In November 2022, Mr. Changpeng Zhao’s industry influence grew after he contributed to the downfall of Mr. Bankman-Fried through a series of social media posts. This led to a run on FTX’s accounts. When FTX couldn’t repay its customers, Mr. Zhao briefly considered acquiring the exchange before withdrawing from the deal. Subsequently, Mr. Bankman-Fried was arrested on fraud charges, leaving Mr. Zhao as the predominant figure in the industry.

However, behind the scenes, Mr. Zhao and Binance were in negotiations with federal prosecutors, seeking to resolve their legal issues. Mr. Zhao resided in the United Arab Emirates, which lacks an extradition treaty with the United States.

Prosecutors sought an agreement to compel him to face criminal charges. With a potential indictment looming, Mr. Zhao hired a team of white-collar defense lawyers from the renowned law firm Latham & Watkins.

In November, Binance agreed to pay $4.3 billion to various U.S. agencies, including the Justice Department, to settle charges related to facilitating terrorist organizations such as Hamas, the Islamic State, and Al Qaeda through its platform.

Ultimately, a deal was reached. Prosecutors stated that under Mr. Zhao’s leadership, Binance had disregarded American sanctions, allowing customers from countries like Iran, Syria, and Cuba. The company also failed to report suspicious transactions involving narcotics and child sexual abuse materials, according to the government.

Prosecutors highlighted Mr. Zhao’s statement to Binance employees that it was “better to ask for forgiveness than permission” and his claim that complying with U.S. law would hinder the company’s growth.

Unlike other cryptocurrency executives, Mr. Zhao stood out by pleading guilty to a single criminal charge. He admitted to failing to establish an adequate anti-money laundering system at Binance, resigned as CEO, and agreed to a $50 million fine. However, he retained his ownership stake in Binance, preserving his $33 billion fortune, according to Forbes, making him the wealthiest executive in the cryptocurrency industry.

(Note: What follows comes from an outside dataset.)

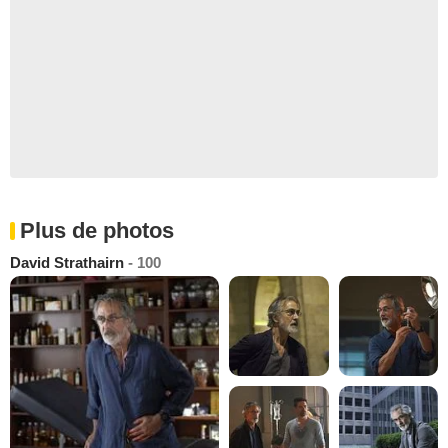
Plus de photos
David Strathairn
- 100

Prosecutors argued that Mr. Zhao’s offense warranted a 12 to 18-month prison sentence under federal guidelines but requested a three-year term, emphasizing that he had violated the law on an unprecedented scale.

Defense lawyers countered, emphasizing Mr. Zhao’s remorse and acceptance of responsibility. They argued against any prison time, highlighting that he had not been charged with fraud or embezzlement, unlike Mr. Bankman-Fried. They portrayed Mr. Zhao as a committed philanthropist intending to donate the majority of his wealth.

During the hearing, Mr. Zhao’s family, including his sister, mother, and son, a freshman at Pepperdine University, sat behind him in the gallery. William Burck, a lawyer for Mr. Zhao, argued that the prosecution’s recommended three-year sentence was excessively harsh compared to penalties for similar offenses.

Ultimately, Judge Jones deemed the recommendation excessive. As he explained his decision, Mr. Zhao’s son silently expressed approval with a fist pump.

Since pleading guilty, Mr. Zhao has remained in the United States, after his request to return home to Dubai before sentencing was denied by Judge Jones. He has spent recent months traveling across the country and has already begun planning his next ventures.

He has networked with other entrepreneurs and unveiled an online education platform called Giggle Academy, incorporating artificial intelligence. Additionally, he has engaged with biotechnology startups, expressing interest in investment opportunities.

Through his ownership of Binance, Mr. Zhao remains positioned to benefit from the cryptocurrency industry’s growth resurgence in recent months.

“During the court proceedings, Mr. Mosley emphasized that he remains positioned to continue making significant profits from the company’s operations.”